EXERCISE 1:
In the meeting minutes, how does the new algorithm define site reliability?
EXERCISE 2:
Reproduce the meeting minutes word for word, everything from "2.      Action List" down to "by the sites.".

DOCUMENT PASSAGE:

::::

LCG Management Board

Date/Time:

Tuesday 13 February 2007 - 16:00

Agenda:

http://indico.cern.ch/conferenceDisplay.py?confId=11625

Members:

http://lcg.web.cern.ch/LCG/Boards/MB/mb-members.html

 

(Version 1 - 10.2.2007)

Participants:

A.Aimar (notes), D.Barberis, O.Barring, I.Bird, N.Brook, F.Carminati, T.Cass, Ph.Charpentier, L.Dell’Agnello, I.Fisk, J.Gordon, C.Grandi, A.Heiss, F.Hernandez, M.Kasemann, J.Knobloch, G.Merino, B.Panzer, R.Pordes, H.Renshall, L.Robertson (chair), J.Shiers, O.Smirnova, R.Tafirout, J.Templon

Action List

https://twiki.cern.ch/twiki/bin/view/LCG/MbActionList

Mailing List Archive:

https://mmm.cern.ch/public/archive-list/w/worldwide-lcg-management-board/

Next Meeting:

Tuesday 27 February 2007 - 16:00

1.      Minutes and Matters arising (minutes)

 

1.1         Minutes of Previous Meeting

No comments. Minutes approved.

1.2         Matters Arising

 

Site Reliability

A note proposing a change in the way that Site Reliability is calculated was circulated and comments followed (see email).

 

Decision:

The MB supported the proposal and the new algorithm, defining reliability as availability/scheduled_availability, will be used to calculate “site reliability”.

 

Job Priorities

The status of group/roles and their mapping on job priorities will be re-assessed at the Face-to-Face MB Meeting on the 6 March 2007.

 

2.      Action List Review (list of actions)

Actions that are late are highlighted in RED.

 

         31 Jan 2007 - All Tier-1 Sites should send to H.Renshall their procurement plans for 2007.

 

Done. H.Renshall said that he has the data he needs and that should to be verified by the sites.

 

J.Templon added that SARA-NIKHEF will send updated numbers when they are ready.

 

         9 Feb 2007 - All Tier-1 Sites should send to the MB their Site Reliability Report for December 06 and January 07.

 

Not done. Several sites still have to do send their report. A reminder will be sent to the Tier-0 and Tier-1 sites.

 

3.      Site Resources Table (aka Harry's Table) (2007Q1; 2007Q2; Slides; Document) – H.Renshall

 

 

H.Renshall presented how requested and planned resources are described in his quarterly tables (2007Q1; 2007Q2) and the process for maintaining up to date the information from experiments (requested resources) and sites (planned and installed resources).

::::

DATA ENTRIES:

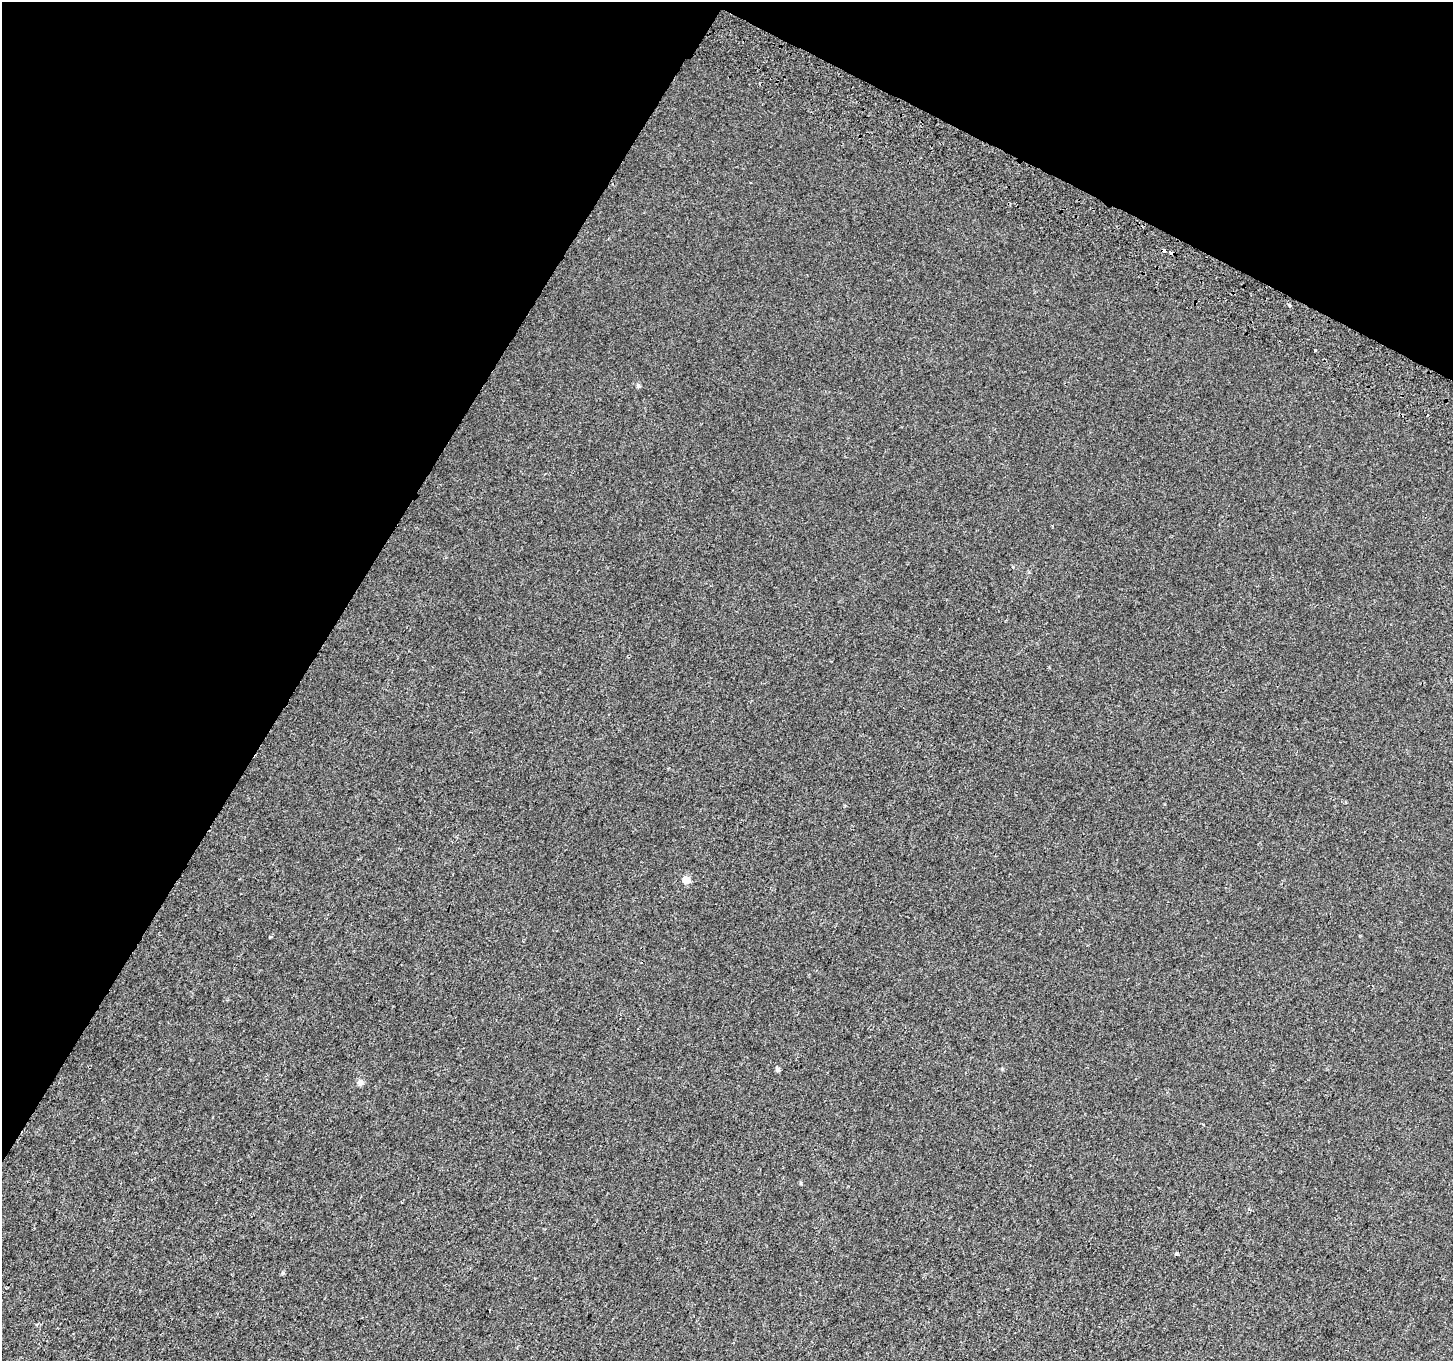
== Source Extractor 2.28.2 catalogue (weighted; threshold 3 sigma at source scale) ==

::::

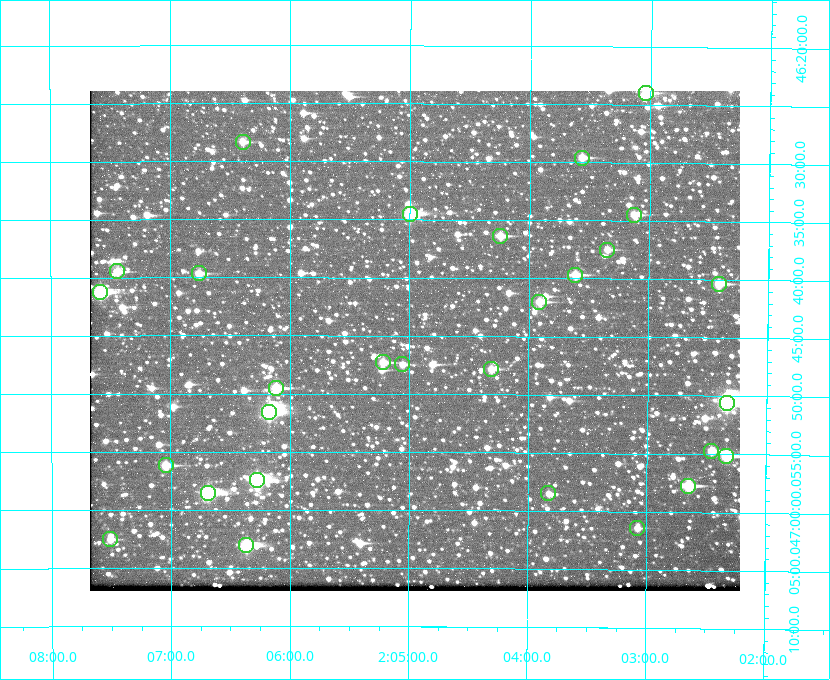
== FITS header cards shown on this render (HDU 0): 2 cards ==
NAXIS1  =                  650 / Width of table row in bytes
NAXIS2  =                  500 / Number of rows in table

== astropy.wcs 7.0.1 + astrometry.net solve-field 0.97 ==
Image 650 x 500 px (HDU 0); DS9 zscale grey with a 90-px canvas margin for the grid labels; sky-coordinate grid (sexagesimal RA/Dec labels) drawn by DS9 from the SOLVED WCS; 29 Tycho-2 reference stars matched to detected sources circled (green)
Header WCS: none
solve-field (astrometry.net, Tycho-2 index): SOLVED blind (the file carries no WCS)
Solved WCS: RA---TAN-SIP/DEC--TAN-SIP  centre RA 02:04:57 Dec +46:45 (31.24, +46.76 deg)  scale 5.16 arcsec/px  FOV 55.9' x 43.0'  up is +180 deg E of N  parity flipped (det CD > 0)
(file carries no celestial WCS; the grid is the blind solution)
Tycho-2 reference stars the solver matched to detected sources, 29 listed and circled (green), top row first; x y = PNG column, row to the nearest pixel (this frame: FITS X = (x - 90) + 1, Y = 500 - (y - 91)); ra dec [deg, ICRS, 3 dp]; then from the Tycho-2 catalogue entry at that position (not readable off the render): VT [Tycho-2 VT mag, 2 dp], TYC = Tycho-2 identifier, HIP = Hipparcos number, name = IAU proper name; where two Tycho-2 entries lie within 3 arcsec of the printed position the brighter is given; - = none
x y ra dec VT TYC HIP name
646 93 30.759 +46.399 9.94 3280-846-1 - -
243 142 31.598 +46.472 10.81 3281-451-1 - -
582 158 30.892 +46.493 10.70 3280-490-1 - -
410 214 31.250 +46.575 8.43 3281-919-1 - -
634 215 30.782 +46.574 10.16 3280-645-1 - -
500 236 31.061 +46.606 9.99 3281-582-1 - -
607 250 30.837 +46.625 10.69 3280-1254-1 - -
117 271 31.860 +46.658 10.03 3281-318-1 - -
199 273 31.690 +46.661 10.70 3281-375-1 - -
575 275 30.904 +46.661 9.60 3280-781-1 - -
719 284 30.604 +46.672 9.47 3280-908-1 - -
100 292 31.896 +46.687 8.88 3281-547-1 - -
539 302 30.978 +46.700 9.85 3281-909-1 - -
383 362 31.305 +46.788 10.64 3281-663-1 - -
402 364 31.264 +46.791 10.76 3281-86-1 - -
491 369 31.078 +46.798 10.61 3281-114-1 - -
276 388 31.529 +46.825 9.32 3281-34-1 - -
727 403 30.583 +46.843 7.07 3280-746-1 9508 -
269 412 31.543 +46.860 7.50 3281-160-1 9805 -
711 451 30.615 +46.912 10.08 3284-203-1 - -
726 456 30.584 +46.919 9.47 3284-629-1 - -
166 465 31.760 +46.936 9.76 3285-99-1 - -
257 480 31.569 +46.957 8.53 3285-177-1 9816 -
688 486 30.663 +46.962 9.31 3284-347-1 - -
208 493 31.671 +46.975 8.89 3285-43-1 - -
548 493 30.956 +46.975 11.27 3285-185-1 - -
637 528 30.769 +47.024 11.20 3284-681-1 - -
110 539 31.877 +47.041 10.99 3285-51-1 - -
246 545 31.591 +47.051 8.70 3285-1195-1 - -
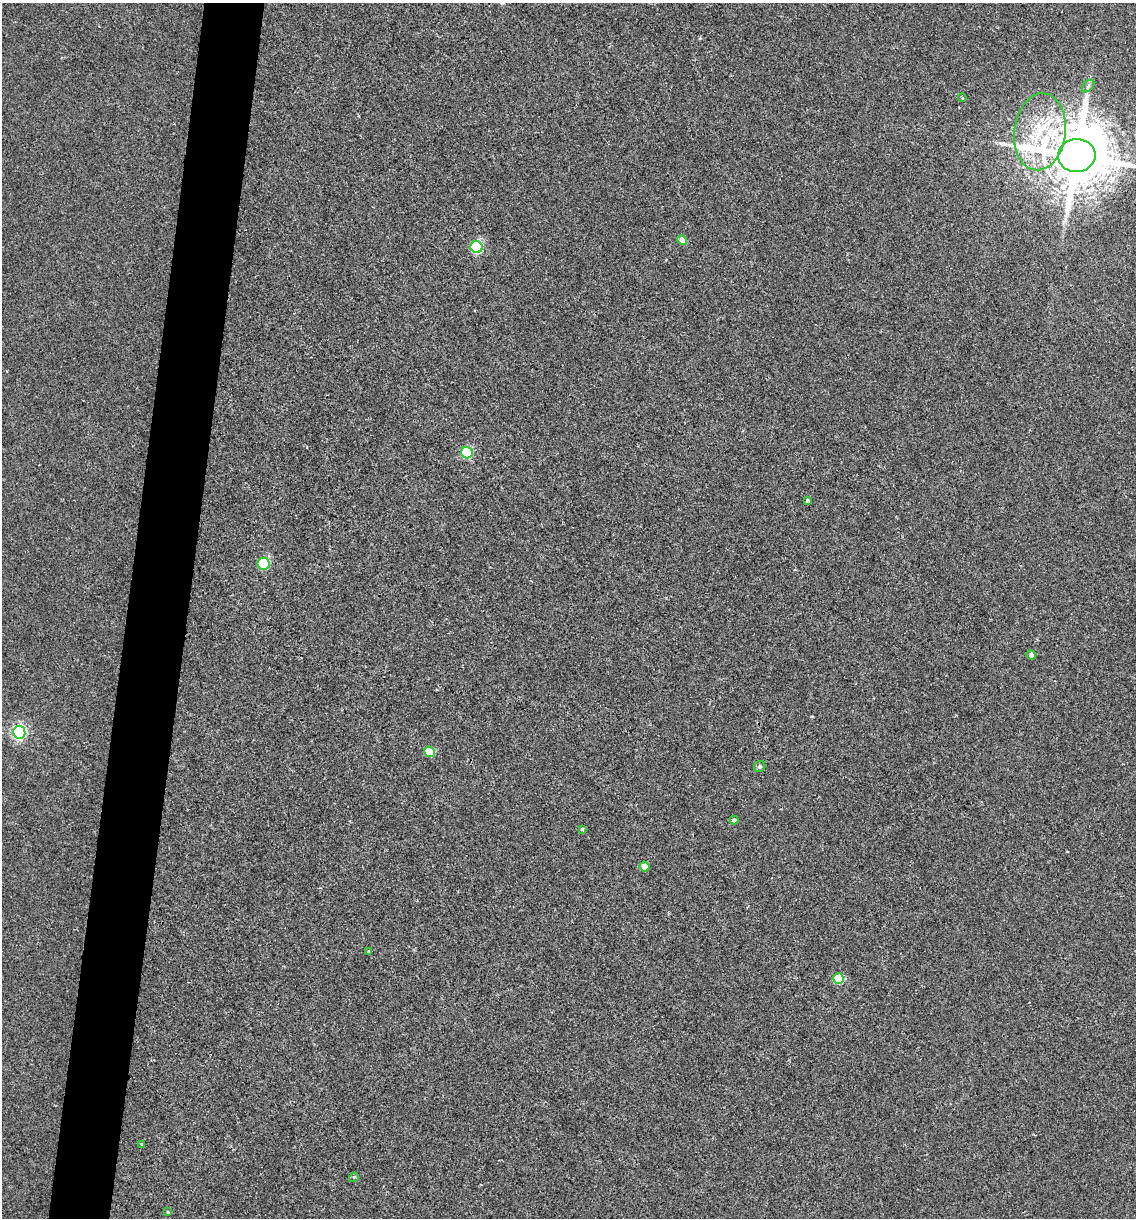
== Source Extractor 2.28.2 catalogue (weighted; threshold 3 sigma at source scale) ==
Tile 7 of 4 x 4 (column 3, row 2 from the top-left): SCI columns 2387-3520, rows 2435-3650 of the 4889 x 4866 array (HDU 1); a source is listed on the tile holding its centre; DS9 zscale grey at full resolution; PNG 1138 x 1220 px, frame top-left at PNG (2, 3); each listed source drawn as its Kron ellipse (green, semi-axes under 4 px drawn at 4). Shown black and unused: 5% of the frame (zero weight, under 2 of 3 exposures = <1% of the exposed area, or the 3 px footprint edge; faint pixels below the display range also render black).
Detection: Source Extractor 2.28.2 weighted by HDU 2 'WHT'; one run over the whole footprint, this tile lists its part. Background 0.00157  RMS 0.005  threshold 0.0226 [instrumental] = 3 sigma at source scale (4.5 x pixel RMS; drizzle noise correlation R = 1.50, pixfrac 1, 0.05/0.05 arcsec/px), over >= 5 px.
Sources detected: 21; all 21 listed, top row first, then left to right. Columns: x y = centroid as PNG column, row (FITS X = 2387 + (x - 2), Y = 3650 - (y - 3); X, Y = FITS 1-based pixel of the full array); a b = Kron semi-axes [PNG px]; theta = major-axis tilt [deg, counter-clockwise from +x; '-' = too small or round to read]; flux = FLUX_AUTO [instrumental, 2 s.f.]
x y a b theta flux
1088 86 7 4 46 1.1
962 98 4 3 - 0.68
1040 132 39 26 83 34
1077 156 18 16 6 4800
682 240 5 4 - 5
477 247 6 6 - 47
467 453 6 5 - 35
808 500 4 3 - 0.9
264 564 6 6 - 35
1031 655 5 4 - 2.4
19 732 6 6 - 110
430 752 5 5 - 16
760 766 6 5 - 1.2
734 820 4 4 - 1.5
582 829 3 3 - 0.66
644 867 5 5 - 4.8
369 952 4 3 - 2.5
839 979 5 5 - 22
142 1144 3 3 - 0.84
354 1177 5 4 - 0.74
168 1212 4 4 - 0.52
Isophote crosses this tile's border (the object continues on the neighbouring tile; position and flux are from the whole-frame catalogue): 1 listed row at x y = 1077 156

::::

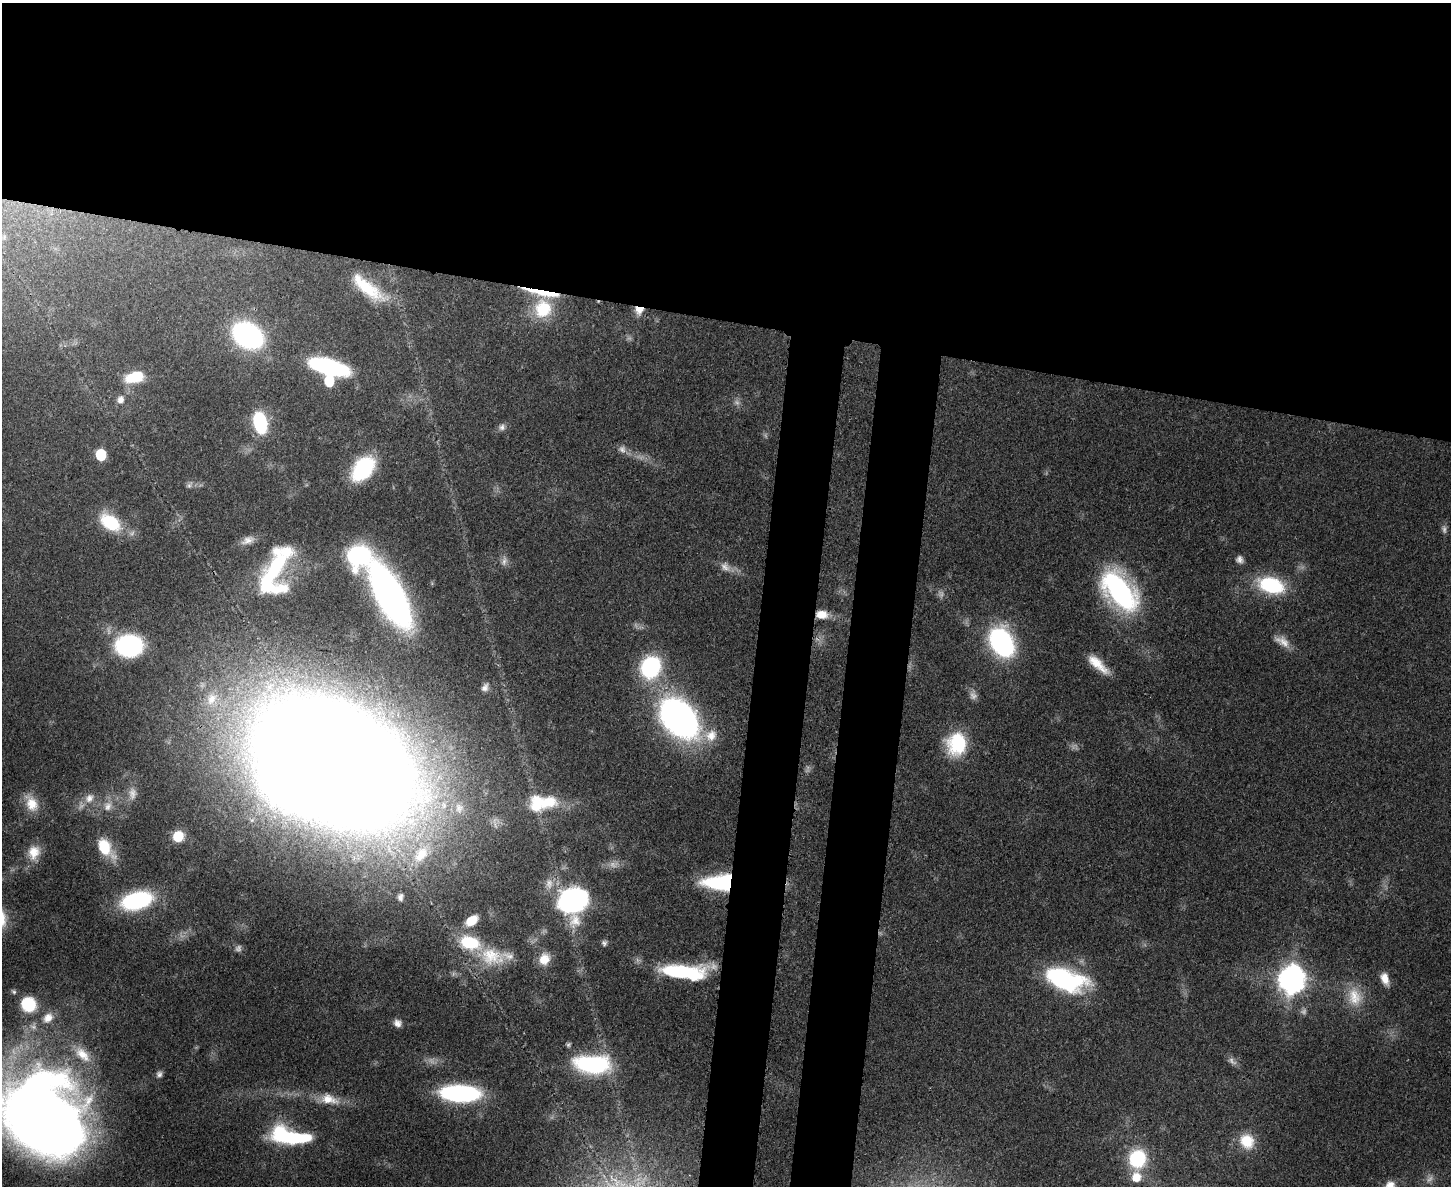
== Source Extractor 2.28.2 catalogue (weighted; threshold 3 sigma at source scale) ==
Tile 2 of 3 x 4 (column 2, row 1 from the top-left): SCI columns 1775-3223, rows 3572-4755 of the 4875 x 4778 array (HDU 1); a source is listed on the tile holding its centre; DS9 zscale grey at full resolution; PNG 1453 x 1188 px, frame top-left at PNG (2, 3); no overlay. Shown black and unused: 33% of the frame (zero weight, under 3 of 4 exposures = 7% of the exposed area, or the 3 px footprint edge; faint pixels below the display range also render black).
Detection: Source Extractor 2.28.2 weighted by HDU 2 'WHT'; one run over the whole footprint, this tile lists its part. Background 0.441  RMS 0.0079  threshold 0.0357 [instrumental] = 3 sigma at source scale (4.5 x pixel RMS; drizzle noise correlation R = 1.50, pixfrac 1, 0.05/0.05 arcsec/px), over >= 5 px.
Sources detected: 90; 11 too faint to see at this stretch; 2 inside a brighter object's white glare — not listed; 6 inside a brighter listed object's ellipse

::::

COMPLETE RESPONSE 1:
As availability/scheduled_availability.

COMPLETE RESPONSE 2:
2.      Action List Review (list of actions)

Actions that are late are highlighted in RED.

 

         31 Jan 2007 - All Tier-1 Sites should send to H.Renshall their procurement plans for 2007.

 

Done. H.Renshall said that he has the data he needs and that should to be verified by the sites.